[Data provided]
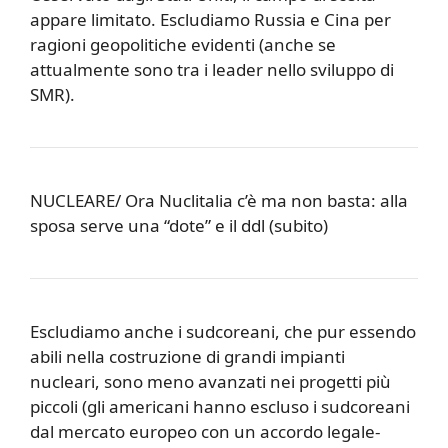
appare limitato. Escludiamo Russia e Cina per
ragioni geopolitiche evidenti (anche se
attualmente sono tra i leader nello sviluppo di
SMR).
NUCLEARE/ Ora Nuclitalia c’è ma non basta: alla
sposa serve una “dote” e il ddl (subito)
Escludiamo anche i sudcoreani, che pur essendo
abili nella costruzione di grandi impianti
nucleari, sono meno avanzati nei progetti più
piccoli (gli americani hanno escluso i sudcoreani
dal mercato europeo con un accordo legale-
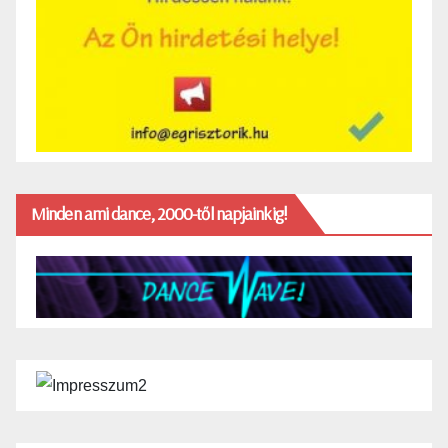
Minden ami dance, 2000-től napjainkig!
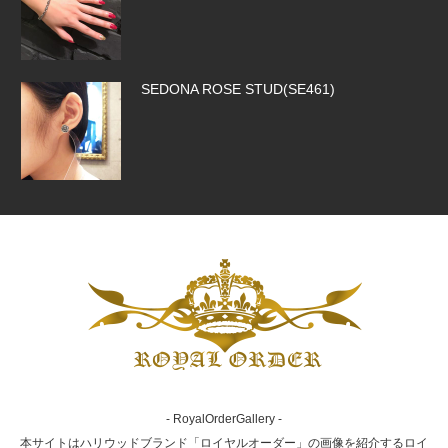
SEDONA ROSE STUD(SE461)
ROCK ROYALTY CROSS(SP326)
SILK CODE w/HOOK(SN-SLK01-BROW…
- RoyalOrderGallery -
SMALL CORONATION CROSS W/ CZ(S…
本サイトはハリウッドブランド「ロイヤルオーダー」の画像を紹介するロイ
[/Data provided]
The output should consist of the records above, reproduced exactly, without pictures.

appare limitato. Escludiamo Russia e Cina per
ragioni geopolitiche evidenti (anche se
attualmente sono tra i leader nello sviluppo di
SMR).
NUCLEARE/ Ora Nuclitalia c’è ma non basta: alla
sposa serve una “dote” e il ddl (subito)
Escludiamo anche i sudcoreani, che pur essendo
abili nella costruzione di grandi impianti
nucleari, sono meno avanzati nei progetti più
piccoli (gli americani hanno escluso i sudcoreani
dal mercato europeo con un accordo legale-
Minden ami dance, 2000-től napjainkig!
SEDONA ROSE STUD(SE461)
ROCK ROYALTY CROSS(SP326)
SILK CODE w/HOOK(SN-SLK01-BROW…
- RoyalOrderGallery -
SMALL CORONATION CROSS W/ CZ(S…
本サイトはハリウッドブランド「ロイヤルオーダー」の画像を紹介するロイ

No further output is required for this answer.